Do you remember Ronald Reagan's "Trust but verify?" Well, in Dukes case, it's "Forgive but produce."

What I’m talking about is all of that oozing, bubbling lava that lies just beneath the surface of his thin-skinned persona.

It reminds me of the material from which spawned all of those screaming, howling, particle charged, madness driven invisibly visible barely viable monsters from all of those 1950’s horror movies.

But if you take that stuff and you love it, and you pet it, and you tell it how cute it is, it pretty much turns into Jessica Simpson, scary but harmless.

Or, if you’re a trekkie, it’s like a tribble. Love it and hold it and pet it and it coos with a soothing song that pacifies those it comes in contact with. Feed it grain, however, and it grows into a giant monster that eats all the food meant for a dying planet.

Yeah, that was a stretch. I’ll give you that.

But that dark matter that makes Elijah Dukes an angry, mean, arrogant son-of-a-gun that causes parents to lock their daughters in the basement when the Nationals are in town is the same stuff that, if harnessed, can turn him into Hank Aaron.

Seriously.

Tick him off and Elijah Dukes will stare you down to the point where wetting your pants is a best-case scenario.

But let him get ticked off at the ball streaking towards him in the batter’s box and that same magic goo fills his biceps with iron and his forearms with forged steel. His bat speed goes from ridiculous to the sublime.

If you're a fan of “Spaceballs,” then his bat speed goes to plaid.

I mean, he hits baseballs so hard that they have to be put out of their misery.

But when that gurgling glop turns nasty, Dukes not only loses his humanity, he also loses his ability to hit a curveball.

You’ve seen it. He stands at the plate, seeming bewildered and incoherent. Head down, bat up, body leaning into the plate, he waits nervously for his pitch.

And here it comes, slow, inviting, curving, and six-inches outside.

Dukes, fighting his inner beast instead of riding it to stardom, moves his left foot outside of the box, lunges towards the ball and swings upward while almost falling. His best hope in that situation is to pop the ball up to second.

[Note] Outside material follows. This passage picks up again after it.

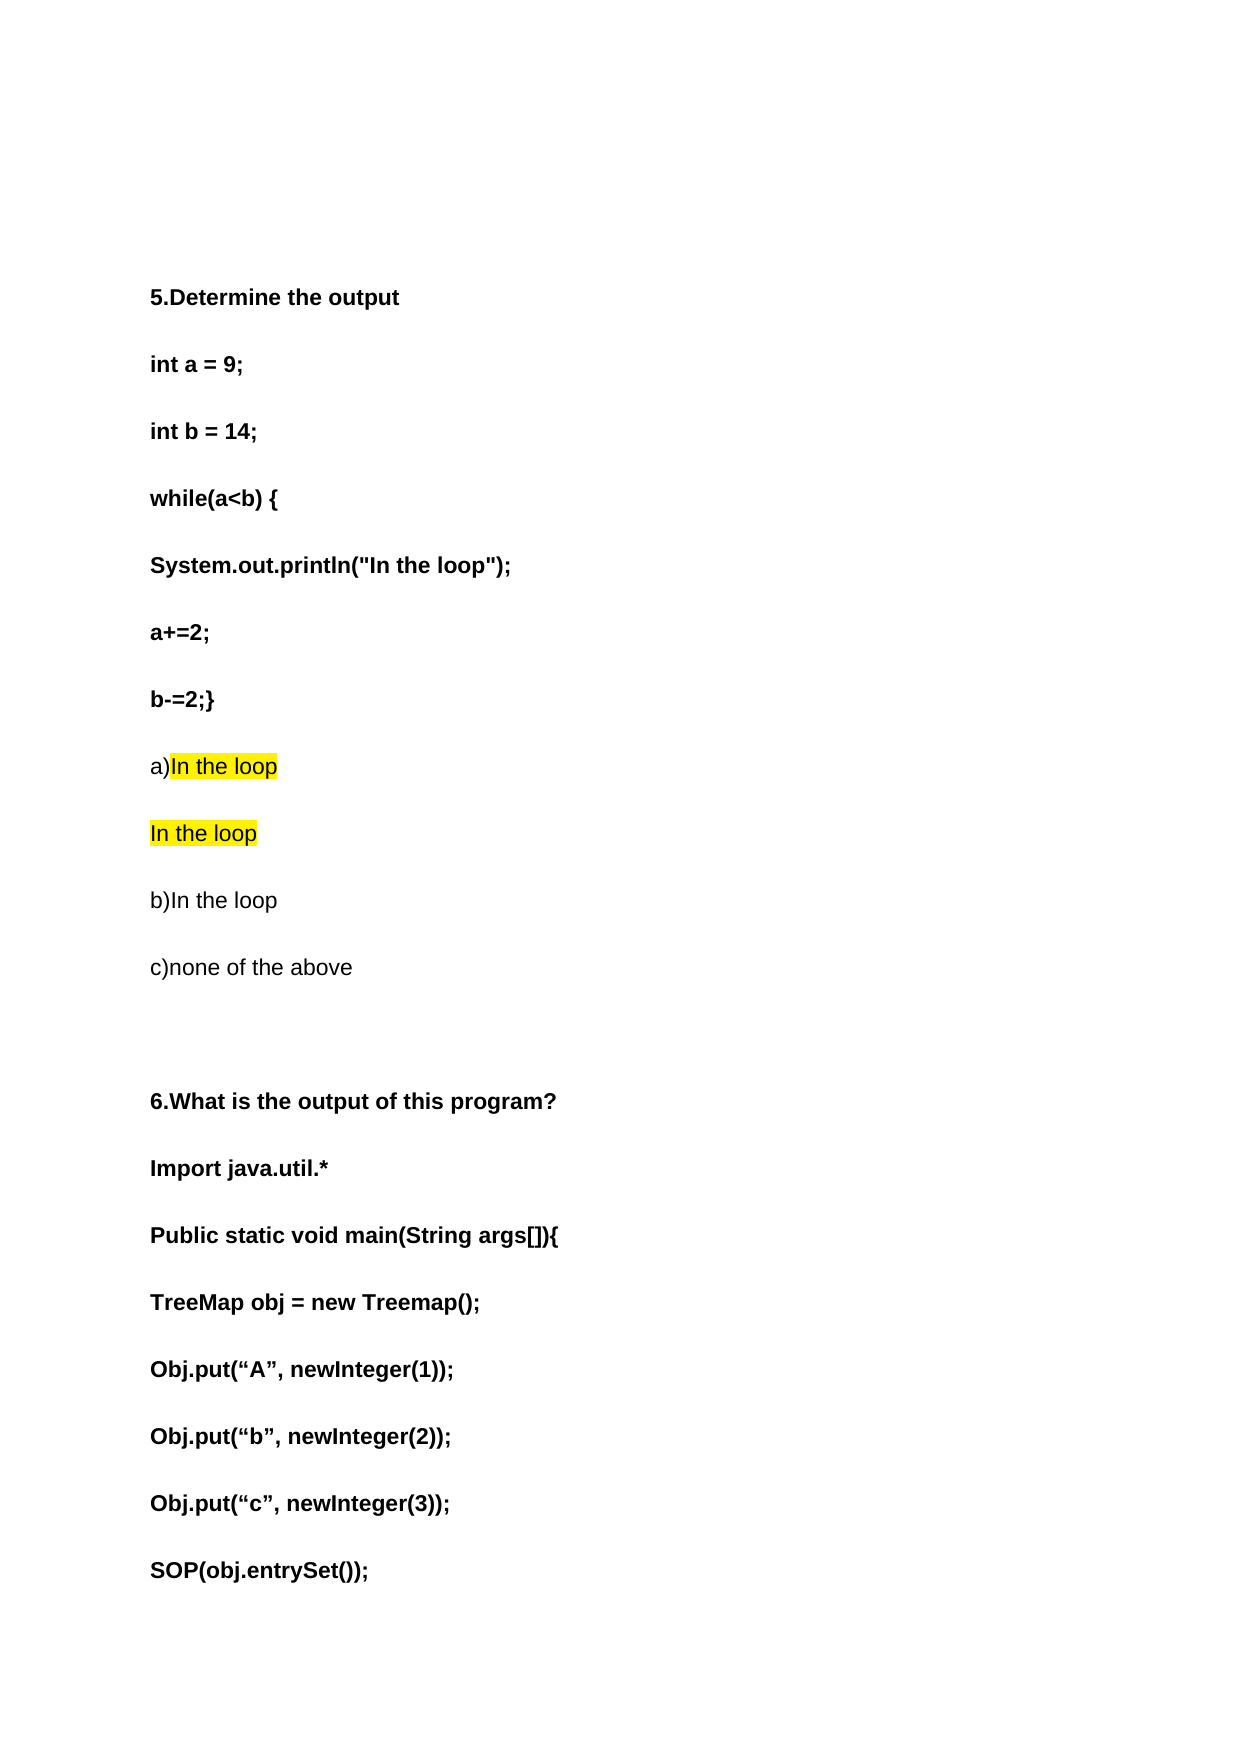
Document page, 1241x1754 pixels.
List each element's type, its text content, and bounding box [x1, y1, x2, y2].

But last night, Dukes played with his savage friend and not against it. Picture Al Pacino saying, "Say hello to my little friend!"

The manly monster within him slithered into his eyes and helped him see his way to two walks. It then massaged his back and lumbering limbs and helped him slap a double into the left field corner, driving in a run.

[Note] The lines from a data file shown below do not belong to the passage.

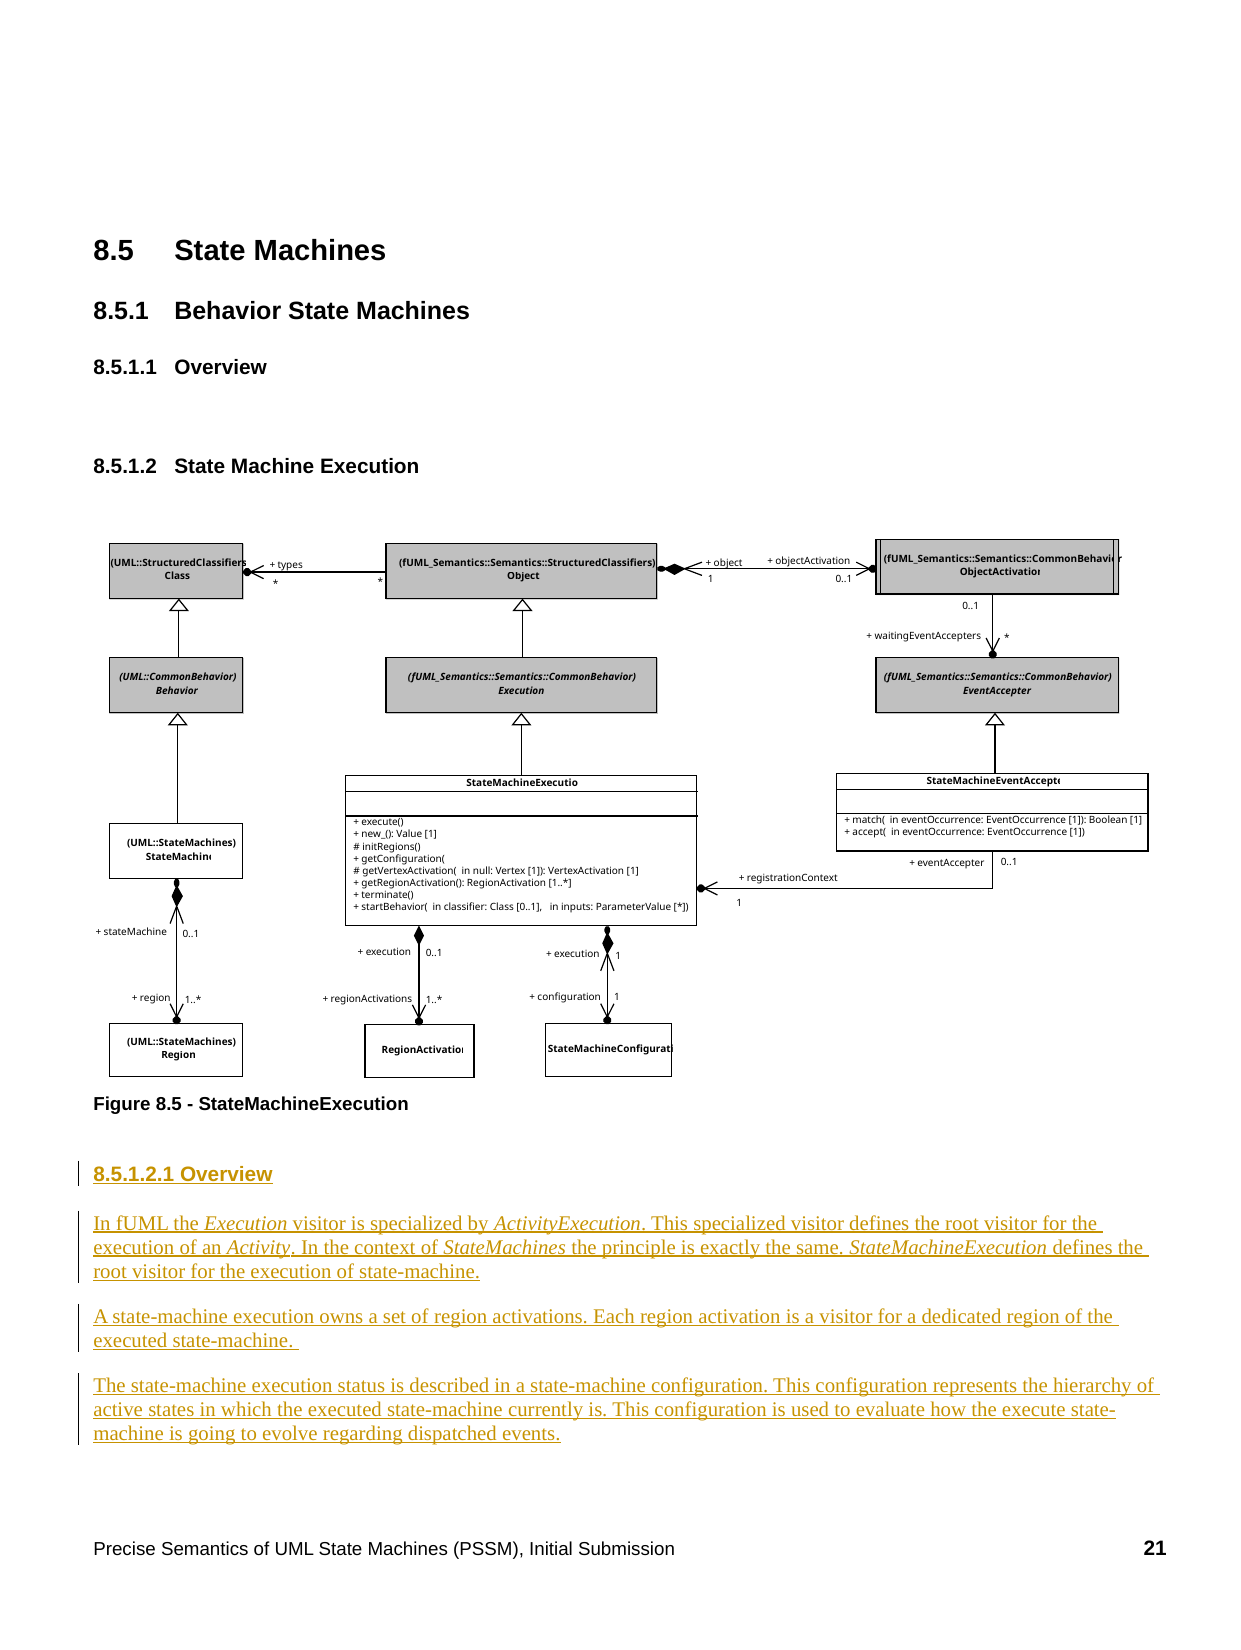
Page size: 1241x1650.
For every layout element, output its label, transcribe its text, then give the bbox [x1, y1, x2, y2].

subtitle State Machines [93, 231, 1164, 266]
text A state-machine execution owns a set of region activations. Each region activation is a visitor for a dedicated region of the executed state-machine. [93, 1304, 1164, 1352]
subtitle Overview [93, 1161, 1164, 1186]
text In fUML the Execution visitor is specialized by ActivityExecution. This specialized visitor defines the root visitor for the execution of an Activity. In the context of StateMachines the principle is exactly the same. StateMachineExecution defines the root visitor for the execution of state-machine. [93, 1211, 1164, 1283]
text The state-machine execution status is described in a state-machine configuration. This configuration represents the hierarchy of active states in which the executed state-machine currently is. This configuration is used to evaluate how the execute state-machine is going to evolve regarding dispatched events. [93, 1373, 1164, 1445]
subtitle Behavior State Machines [93, 296, 1164, 325]
subtitle State Machine Execution [93, 453, 1164, 478]
text Figure 8.5 - StateMachineExecution [93, 516, 1161, 1115]
subtitle Overview [93, 354, 1164, 379]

But as he landed on second, his alter ego whispered into his ear, “There’s going to be a bad throw, run, Elijah, run!”

He ended up on third.

But his goo-friend didn’t stop there. Dukes came to bat with the bases loaded in the fifth inning and faced new pitcher Aaron Heilman.

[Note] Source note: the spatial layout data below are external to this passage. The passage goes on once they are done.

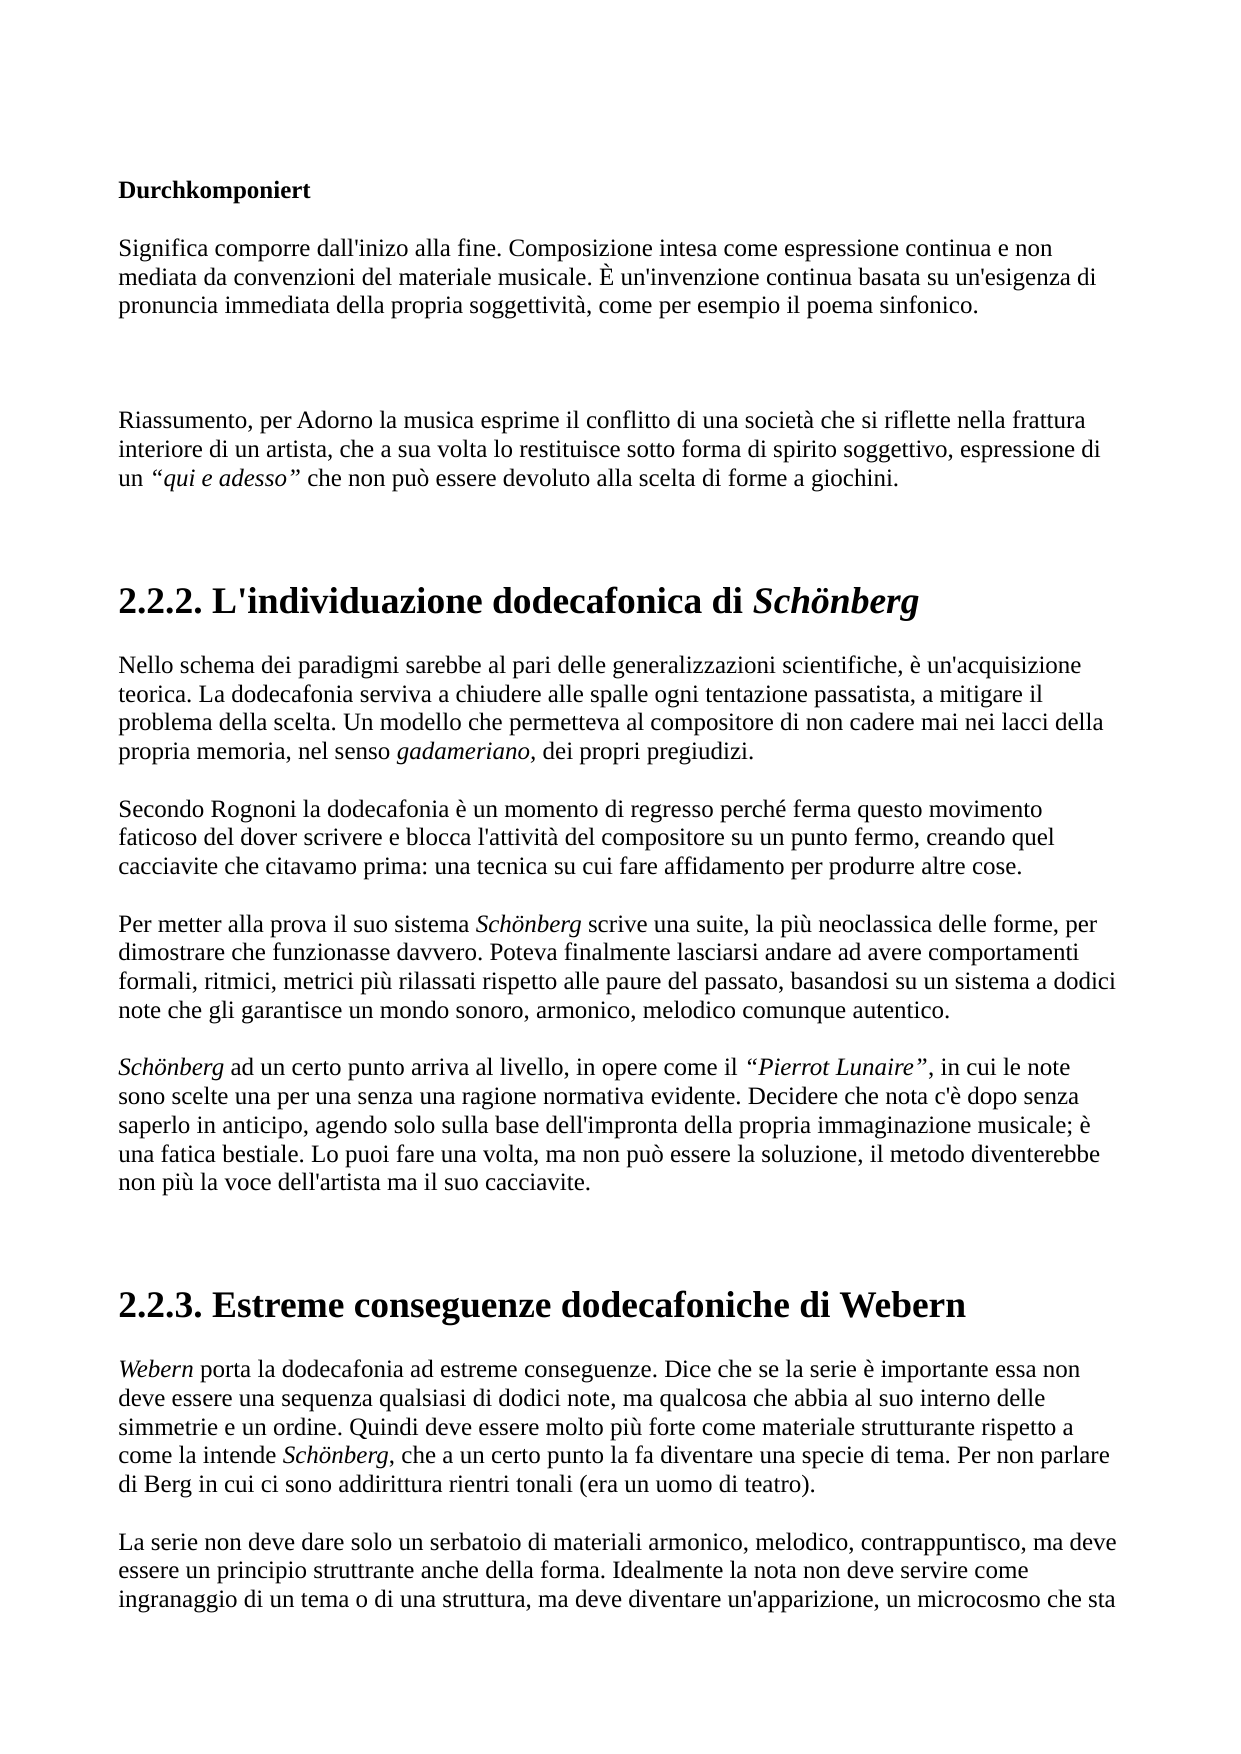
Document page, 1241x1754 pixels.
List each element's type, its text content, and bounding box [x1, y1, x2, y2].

text Nello schema dei paradigmi sarebbe al pari delle generalizzazioni scientifiche, è un'acquisizione teorica. La dodecafonia serviva a chiudere alle spalle ogni tentazione passatista, a mitigare il problema della scelta. Un modello che permetteva al compositore di non cadere mai nei lacci della propria memoria, nel senso gadameriano, dei propri pregiudizi. [118, 650, 1122, 765]
text Schönberg ad un certo punto arriva al livello, in opere come il “Pierrot Lunaire”, in cui le note sono scelte una per una senza una ragione normativa evidente. Decidere che nota c'è dopo senza saperlo in anticipo, agendo solo sulla base dell'impronta della propria immaginazione musicale; è una fatica bestiale. Lo puoi fare una volta, ma non può essere la soluzione, il metodo diventerebbe non più la voce dell'artista ma il suo cacciavite. [118, 1052, 1122, 1196]
text 2.2.2. L'individuazione dodecafonica di Schönberg [118, 578, 1122, 621]
text Durchkomponiert Significa comporre dall'inizo alla fine. Composizione intesa come espressione continua e non mediata da convenzioni del materiale musicale. È un'invenzione continua basata su un'esigenza di pronuncia immediata della propria soggettività, come per esempio il poema sinfonico. [118, 176, 1122, 319]
text Riassumento, per Adorno la musica esprime il conflitto di una società che si riflette nella frattura interiore di un artista, che a sua volta lo restituisce sotto forma di spirito soggettivo, espressione di un “qui e adesso” che non può essere devoluto alla scelta di forme a giochini. [118, 406, 1122, 492]
text Per metter alla prova il suo sistema Schönberg scrive una suite, la più neoclassica delle forme, per dimostrare che funzionasse davvero. Poteva finalmente lasciarsi andare ad avere comportamenti formali, ritmici, metrici più rilassati rispetto alle paure del passato, basandosi su un sistema a dodici note che gli garantisce un mondo sonoro, armonico, melodico comunque autentico. [118, 909, 1122, 1024]
text 2.2.3. Estreme conseguenze dodecafoniche di Webern Webern porta la dodecafonia ad estreme conseguenze. Dice che se la serie è importante essa non deve essere una sequenza qualsiasi di dodici note, ma qualcosa che abbia al suo interno delle simmetrie e un ordine. Quindi deve essere molto più forte come materiale strutturante rispetto a come la intende Schönberg, che a un certo punto la fa diventare una specie di tema. Per non parlare di Berg in cui ci sono addirittura rientri tonali (era un uomo di teatro). La serie non deve dare solo un serbatoio di materiali armonico, melodico, contrappuntisco, ma deve essere un principio struttrante anche della forma. Idealmente la nota non deve servire come ingranaggio di un tema o di una struttura, ma deve diventare un'apparizione, un microcosmo che sta [118, 1282, 1122, 1613]
text Secondo Rognoni la dodecafonia è un momento di regresso perché ferma questo movimento faticoso del dover scrivere e blocca l'attività del compositore su un punto fermo, creando quel cacciavite che citavamo prima: una tecnica su cui fare affidamento per produrre altre cose. [118, 794, 1122, 880]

Heilman swung his aging arm forward and placed the ball just where he wanted, low and outside, just off the plate, impossible for any hitter to elevate with power.

Dukes, like he had done a hundred times before, dropped his head, lifted his bat, and lunged at the well-thrown ball.

This time, however, Dukes didn’t pop the ball up to second. With a flick of the wrists, something human baseball players just can’t do, he pulled the ball deep to left-center, landing the ball 15 rows over the fence for his first career grand slam.

Wait, let me think for a minute: ball outside, Dukes pulls it to left for a homer.

No. That’s just not right.

It must have been the goo.

The Elijah Dukes we all saw last night is the player who is destined for stardom. When he concentrates, when he focuses, whatever you want to call that thing inside him elevates his play.

In other words, when he’s playing well, he’s a good guy. When he’s playing poorly, he’s a jackass.

That “stuff” can only do one thing at a time, I guess.

I’ve always believed that Dukes has the potential to hit .300-35-100 if he can just tame that tiger within him. He’s shown us that he can, at least for a while. He’s also shown us that he can’t, at least for a while.

Will Dukes’ “ying” defeat his “yang?” I don’t know.

Maybe he should, like Captain Kirk did in “The Enemy Within,” grab his dark-side demon and find the nearest transporter room, using all of that molecular mixing stuff that goes on to create a single, honorable being.

That could happen. But until it does, my daughters stay locked down in the basement.

That evil goo stuff scares the beepers out of me.